▸ **What you should do**
Restrict the output to the lines below starting at the one that contains "Newsletter Subscribe" and ending at the one that contains "Editorial Policy", and restate them word for word, both ends included.

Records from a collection
========================
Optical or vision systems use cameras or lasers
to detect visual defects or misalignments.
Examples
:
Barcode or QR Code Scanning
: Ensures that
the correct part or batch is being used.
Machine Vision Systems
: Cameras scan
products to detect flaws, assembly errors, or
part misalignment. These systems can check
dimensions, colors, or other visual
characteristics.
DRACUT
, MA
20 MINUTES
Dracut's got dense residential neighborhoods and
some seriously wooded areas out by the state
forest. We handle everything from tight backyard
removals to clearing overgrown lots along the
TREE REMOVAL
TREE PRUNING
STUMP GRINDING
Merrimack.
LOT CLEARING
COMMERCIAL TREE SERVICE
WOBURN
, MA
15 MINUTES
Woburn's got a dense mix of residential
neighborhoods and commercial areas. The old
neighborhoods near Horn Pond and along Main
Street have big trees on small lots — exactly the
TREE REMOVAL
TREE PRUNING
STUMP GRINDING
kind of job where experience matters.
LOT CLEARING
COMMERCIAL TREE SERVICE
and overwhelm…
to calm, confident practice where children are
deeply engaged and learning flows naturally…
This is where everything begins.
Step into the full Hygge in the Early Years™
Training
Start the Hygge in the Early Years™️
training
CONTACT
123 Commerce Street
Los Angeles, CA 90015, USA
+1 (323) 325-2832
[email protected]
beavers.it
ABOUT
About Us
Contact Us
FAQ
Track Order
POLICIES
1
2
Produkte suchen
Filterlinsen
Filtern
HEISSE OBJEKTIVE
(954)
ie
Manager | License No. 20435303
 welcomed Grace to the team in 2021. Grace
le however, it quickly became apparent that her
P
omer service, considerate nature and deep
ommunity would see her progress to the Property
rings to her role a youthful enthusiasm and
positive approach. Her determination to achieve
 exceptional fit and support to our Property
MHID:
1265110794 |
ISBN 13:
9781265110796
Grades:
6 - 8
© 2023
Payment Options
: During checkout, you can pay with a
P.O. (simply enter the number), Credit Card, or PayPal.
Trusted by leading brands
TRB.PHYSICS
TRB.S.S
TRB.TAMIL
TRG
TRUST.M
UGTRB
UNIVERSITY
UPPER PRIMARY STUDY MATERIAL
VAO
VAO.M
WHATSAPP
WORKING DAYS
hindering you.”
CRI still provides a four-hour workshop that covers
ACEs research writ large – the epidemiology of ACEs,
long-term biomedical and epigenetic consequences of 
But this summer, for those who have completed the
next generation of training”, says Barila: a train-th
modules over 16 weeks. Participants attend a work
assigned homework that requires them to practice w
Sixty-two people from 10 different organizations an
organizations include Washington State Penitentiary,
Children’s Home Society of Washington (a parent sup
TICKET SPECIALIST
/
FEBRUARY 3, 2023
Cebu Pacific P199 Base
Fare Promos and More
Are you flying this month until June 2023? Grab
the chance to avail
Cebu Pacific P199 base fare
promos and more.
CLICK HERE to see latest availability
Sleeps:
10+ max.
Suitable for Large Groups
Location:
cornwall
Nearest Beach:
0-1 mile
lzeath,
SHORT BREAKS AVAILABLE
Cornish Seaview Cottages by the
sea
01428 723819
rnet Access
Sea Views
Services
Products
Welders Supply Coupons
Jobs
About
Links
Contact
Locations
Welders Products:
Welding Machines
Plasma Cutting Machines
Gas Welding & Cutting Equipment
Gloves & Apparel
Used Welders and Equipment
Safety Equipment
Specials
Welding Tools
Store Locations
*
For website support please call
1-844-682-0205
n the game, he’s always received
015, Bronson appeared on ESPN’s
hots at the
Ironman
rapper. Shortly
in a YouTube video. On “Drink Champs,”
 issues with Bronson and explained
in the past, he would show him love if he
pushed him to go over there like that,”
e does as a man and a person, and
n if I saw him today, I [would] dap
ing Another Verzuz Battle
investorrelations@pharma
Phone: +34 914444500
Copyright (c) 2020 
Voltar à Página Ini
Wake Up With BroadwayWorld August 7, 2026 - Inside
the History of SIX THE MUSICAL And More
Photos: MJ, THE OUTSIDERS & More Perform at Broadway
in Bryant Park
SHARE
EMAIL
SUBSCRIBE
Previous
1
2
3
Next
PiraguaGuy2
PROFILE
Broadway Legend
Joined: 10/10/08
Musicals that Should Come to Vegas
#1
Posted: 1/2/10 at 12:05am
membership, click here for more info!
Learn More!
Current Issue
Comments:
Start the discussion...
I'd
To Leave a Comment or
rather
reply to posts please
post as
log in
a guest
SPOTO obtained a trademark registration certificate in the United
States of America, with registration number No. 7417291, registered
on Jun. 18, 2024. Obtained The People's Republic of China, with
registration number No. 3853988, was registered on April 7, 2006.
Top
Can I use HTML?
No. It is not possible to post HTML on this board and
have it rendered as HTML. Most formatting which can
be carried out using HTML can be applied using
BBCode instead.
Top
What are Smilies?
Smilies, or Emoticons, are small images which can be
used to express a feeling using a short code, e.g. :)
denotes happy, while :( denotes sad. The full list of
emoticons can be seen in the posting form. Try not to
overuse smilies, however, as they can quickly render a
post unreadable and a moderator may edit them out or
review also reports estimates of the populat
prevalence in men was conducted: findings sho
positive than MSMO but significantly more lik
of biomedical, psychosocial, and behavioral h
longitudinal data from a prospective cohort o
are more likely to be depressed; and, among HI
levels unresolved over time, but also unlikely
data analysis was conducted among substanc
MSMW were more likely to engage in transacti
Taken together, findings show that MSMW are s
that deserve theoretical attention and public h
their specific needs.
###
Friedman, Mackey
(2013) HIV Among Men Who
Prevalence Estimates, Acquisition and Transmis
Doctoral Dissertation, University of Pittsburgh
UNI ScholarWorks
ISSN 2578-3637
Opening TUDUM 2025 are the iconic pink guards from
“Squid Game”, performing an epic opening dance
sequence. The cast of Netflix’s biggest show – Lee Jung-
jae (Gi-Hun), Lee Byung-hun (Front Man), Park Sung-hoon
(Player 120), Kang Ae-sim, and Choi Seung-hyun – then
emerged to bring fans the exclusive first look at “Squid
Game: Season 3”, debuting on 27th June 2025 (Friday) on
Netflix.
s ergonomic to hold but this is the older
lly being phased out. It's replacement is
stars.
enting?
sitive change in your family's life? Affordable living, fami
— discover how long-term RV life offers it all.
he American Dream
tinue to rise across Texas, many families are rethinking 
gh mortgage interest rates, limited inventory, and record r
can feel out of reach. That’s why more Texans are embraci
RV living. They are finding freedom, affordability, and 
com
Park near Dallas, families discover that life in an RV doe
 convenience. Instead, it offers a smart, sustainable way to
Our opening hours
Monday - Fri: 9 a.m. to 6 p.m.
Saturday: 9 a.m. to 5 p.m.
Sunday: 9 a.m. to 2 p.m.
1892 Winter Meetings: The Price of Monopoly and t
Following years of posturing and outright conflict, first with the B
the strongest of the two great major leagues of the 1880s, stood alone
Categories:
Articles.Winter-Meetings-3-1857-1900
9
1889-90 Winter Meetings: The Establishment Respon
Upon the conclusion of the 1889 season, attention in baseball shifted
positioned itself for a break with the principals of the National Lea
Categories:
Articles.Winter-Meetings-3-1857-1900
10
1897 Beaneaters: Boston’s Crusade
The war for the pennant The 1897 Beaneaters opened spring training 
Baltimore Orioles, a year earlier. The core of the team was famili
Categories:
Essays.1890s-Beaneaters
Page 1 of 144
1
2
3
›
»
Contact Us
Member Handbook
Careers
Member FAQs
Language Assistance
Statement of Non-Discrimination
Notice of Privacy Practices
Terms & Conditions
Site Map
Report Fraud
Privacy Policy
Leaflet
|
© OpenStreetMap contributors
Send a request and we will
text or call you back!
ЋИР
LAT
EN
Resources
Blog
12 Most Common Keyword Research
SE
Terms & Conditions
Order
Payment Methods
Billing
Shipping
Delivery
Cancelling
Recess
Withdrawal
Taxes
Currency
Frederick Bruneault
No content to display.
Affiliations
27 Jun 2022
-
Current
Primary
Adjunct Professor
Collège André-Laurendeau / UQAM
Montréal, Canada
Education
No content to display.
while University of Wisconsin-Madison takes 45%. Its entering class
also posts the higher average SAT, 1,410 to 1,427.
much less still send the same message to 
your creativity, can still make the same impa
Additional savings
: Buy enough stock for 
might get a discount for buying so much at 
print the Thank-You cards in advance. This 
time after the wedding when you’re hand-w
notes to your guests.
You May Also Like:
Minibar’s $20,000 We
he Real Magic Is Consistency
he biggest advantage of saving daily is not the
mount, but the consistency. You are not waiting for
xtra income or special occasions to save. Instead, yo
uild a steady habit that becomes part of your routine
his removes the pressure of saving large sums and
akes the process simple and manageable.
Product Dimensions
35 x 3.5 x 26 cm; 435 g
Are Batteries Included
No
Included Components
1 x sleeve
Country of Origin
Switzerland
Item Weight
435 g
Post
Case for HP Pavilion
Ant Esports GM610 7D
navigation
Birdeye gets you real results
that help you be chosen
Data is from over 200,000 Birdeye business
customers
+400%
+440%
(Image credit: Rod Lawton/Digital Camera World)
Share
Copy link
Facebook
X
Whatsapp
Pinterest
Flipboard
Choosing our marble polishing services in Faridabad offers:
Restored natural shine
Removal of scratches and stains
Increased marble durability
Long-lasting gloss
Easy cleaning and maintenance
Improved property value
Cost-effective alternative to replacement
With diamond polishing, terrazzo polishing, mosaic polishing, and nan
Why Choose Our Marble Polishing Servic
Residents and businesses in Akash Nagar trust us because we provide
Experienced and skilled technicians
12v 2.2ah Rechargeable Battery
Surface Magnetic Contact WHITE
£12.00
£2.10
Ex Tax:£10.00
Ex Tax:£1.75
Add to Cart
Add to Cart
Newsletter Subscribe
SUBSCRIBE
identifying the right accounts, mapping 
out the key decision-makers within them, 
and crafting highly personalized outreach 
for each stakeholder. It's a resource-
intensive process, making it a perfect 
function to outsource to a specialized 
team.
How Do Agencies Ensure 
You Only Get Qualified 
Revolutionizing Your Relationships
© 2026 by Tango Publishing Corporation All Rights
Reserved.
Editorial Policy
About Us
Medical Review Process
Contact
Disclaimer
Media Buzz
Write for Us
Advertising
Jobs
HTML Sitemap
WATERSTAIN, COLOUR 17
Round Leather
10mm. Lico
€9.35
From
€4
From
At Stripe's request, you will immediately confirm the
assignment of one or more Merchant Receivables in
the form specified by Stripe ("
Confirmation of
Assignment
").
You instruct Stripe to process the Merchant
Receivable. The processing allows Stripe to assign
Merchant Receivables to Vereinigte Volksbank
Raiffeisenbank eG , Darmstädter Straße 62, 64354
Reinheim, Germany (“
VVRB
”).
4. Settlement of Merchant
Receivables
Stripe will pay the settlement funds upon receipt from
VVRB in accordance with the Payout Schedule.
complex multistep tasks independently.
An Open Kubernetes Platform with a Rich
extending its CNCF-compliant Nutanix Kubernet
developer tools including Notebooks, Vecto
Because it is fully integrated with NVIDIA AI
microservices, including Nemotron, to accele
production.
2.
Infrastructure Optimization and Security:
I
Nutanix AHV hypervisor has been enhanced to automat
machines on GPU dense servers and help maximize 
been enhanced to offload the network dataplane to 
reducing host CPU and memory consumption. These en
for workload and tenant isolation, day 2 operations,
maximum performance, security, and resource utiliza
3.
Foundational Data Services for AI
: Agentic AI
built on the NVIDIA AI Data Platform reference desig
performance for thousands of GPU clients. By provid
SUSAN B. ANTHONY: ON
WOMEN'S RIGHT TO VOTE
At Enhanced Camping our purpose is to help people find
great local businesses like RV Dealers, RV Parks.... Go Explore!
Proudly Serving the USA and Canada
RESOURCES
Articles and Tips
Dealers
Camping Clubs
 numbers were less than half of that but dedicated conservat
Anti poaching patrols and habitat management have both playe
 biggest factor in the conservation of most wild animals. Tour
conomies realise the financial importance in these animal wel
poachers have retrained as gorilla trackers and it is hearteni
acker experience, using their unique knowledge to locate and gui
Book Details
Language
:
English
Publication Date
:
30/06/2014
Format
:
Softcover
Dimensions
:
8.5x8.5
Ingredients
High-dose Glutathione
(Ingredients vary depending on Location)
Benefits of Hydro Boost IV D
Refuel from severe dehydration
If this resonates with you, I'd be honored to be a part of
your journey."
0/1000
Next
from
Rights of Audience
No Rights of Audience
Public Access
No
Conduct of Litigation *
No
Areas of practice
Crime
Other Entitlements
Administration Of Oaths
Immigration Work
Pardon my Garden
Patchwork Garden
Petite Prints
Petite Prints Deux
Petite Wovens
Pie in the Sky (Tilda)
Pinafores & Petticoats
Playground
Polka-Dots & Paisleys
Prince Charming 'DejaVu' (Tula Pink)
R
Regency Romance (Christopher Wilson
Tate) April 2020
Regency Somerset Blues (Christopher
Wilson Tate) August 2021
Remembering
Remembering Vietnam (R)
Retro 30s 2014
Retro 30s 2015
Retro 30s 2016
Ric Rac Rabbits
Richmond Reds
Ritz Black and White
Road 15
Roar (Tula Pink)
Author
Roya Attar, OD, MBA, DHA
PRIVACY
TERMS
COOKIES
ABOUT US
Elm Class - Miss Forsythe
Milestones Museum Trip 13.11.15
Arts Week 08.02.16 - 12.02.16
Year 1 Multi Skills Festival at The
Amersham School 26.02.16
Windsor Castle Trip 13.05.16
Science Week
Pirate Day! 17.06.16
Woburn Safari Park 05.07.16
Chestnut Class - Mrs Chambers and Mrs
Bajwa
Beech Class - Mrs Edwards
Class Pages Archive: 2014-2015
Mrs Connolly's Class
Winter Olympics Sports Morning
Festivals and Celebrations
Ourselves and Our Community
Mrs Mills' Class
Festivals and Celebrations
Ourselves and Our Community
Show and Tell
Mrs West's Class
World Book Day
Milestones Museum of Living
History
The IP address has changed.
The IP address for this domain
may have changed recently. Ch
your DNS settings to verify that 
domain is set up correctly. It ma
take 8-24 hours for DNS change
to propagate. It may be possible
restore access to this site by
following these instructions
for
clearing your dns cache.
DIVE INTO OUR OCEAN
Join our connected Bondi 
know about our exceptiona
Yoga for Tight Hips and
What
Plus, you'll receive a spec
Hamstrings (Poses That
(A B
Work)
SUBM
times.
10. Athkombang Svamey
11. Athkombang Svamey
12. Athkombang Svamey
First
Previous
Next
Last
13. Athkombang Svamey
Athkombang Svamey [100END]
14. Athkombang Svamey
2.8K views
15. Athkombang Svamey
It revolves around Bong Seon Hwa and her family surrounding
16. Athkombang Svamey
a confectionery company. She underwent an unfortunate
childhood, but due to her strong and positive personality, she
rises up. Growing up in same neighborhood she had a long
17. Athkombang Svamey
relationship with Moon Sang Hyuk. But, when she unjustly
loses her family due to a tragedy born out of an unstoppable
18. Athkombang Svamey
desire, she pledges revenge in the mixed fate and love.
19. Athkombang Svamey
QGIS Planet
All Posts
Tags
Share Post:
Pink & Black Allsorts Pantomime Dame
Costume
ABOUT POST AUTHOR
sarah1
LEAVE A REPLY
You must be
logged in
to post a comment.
========================
▸ **Solved problem**
Newsletter Subscribe
SUBSCRIBE
identifying the right accounts, mapping 
out the key decision-makers within them, 
and crafting highly personalized outreach 
for each stakeholder. It's a resource-
intensive process, making it a perfect 
function to outsource to a specialized 
team.
How Do Agencies Ensure 
You Only Get Qualified 
Revolutionizing Your Relationships
© 2026 by Tango Publishing Corporation All Rights
Reserved.
Editorial Policy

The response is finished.